1000   Zwei Kelchgläser "Jagdmotiv". Riesengebirge, Nordböhmen. Um 1770 -1780.

Farbloses, leicht blasiges Glas, partiell mit Einschlüssen. Jeweils vielfach facettierte, kelchförmige Kuppa über einem facettierten Balusterschaft. Der Kuppaansatz in Form eines Ringnodus mit Oliveschliff, Scheibenfuß. Die Lippenränder mit breitem Goldfaden. Auf der Wandung ein jagdliches Motiv, flankiert von Rocaillen.

"Ob es sich nun um galante Szenen oder Jagdszenen [...] handelt, gemeinsam ist allen Darstellungen die kompositorische Vereinfachung der gegebenen Vorlage mit einer oder zwei Figuren in einer angedeuteten Landschaft oder einem Park mit kleiner Architektur, umgeben von Rocaille als charakteristischem Verzierungsmotiv des Rokoko. Die Rokokomalerei hält sich im böhmischen Glas fast bis Ende des Jahrhunderts (...)".
Zitiert nach: Brozková, Helena "Milchgläser" in: Höltl, Georg (Hrsg.): Passauer Glasmuseum, Das Böhmische Glas 1700-1950, Bd. II, Passau 1995, S. 65, Abb. Nr. I.54,S. 75.

Beide Gläser am Rand mit minimalem Chip (L. 0,3 cm, L. 0,15 cm). Vergoldung teils berieben. Fuß eines Glases mit herstellungsbedingten Oberflächenunebenheiten.

H. 14,1 cm, H. 14 cm. 350 €
KatNr. 1001 Zwei Kelchgläser. Riesengebirge, Nordböhmen. Um 1770 -1780.

1001   Zwei Kelchgläser. Riesengebirge, Nordböhmen. Um 1770 -1780.

Farbloses, blasiges Glas, partiell mit Einschlüssen. Jeweils vielfach facettierte, kelchförmige Kuppa über einem facettierten Balusterschaft. Der Kuppaansatz in Form eines Ringnodus, Scheibenfuß mit kranzöfmig angeordnetem Oliveschliffdekor. Die Lippenränder mit breitem Goldfaden.

Ein Glas mit einem größeren Chip (L. 0,9 cm) am Lippenrand, das andere mit vier kleinen Chips. Vereinzelt minimale Kratz- und Abriebspuren.

H. 13,9 cm. 300 €
KatNr. 1002 Zwei Süßweingläser und eine Karaffe. Wohl Südböhmen. Anfang 19. Jh.

1002   Zwei Süßweingläser und eine Karaffe. Wohl Südböhmen. Anfang 19. Jh.
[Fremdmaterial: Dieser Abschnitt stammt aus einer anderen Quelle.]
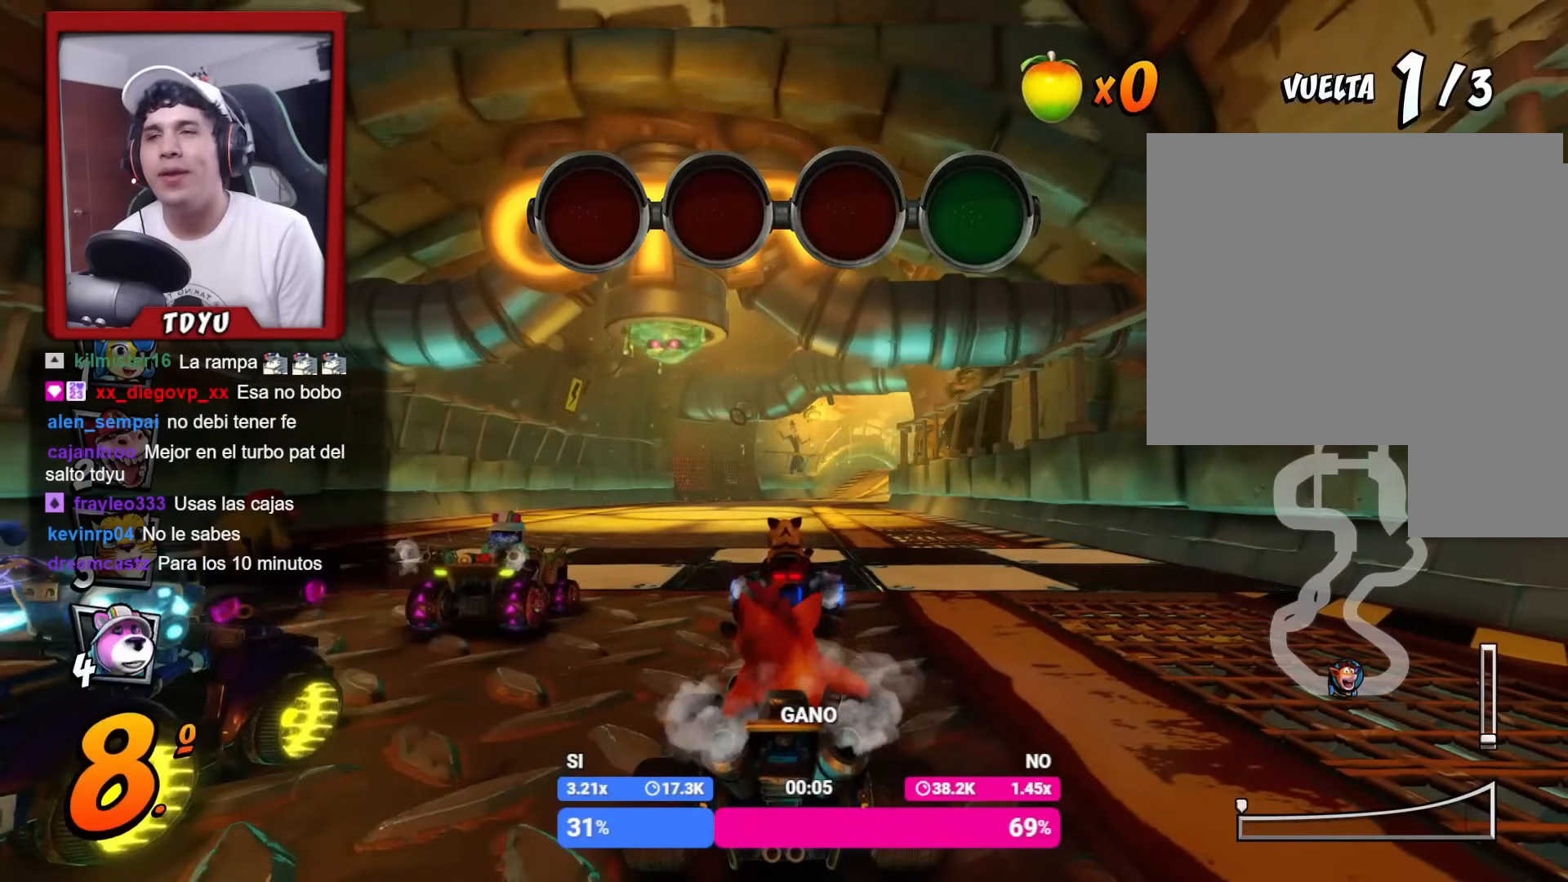
{"buttons": [], "left_stick": "center", "events": [[250, "L2", "down"], [400, "L2", "up"]]}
Farbloses, leicht blasiges Glas. Die Gläser mit kelchförmiger Kuppa über bikonkaven, facettierten Schaft und massivem, quadratischen Stand. Die Karaffe mit gebauchtem Korpus zum Hals einschwingend. Ohrenhenkel, der Stopfen mit Kugelknauf und eingestochener Luftblase. Auf den Wandungen jeweils ein geometrisches Dekor aus alternierend mattierten und hellen Quadraten, in den mattierten Feldern ein blankgeschnittenes Sterndekor, die übrigen Felder mit goldfarben gefassten Sternen, der Lippenrand mit Goldband. Unterhalb des Lippenrandes der Gläser ein mattiertes Band mit Blankperlen. Die Karaffe mit ausgeschliffenem Abriss.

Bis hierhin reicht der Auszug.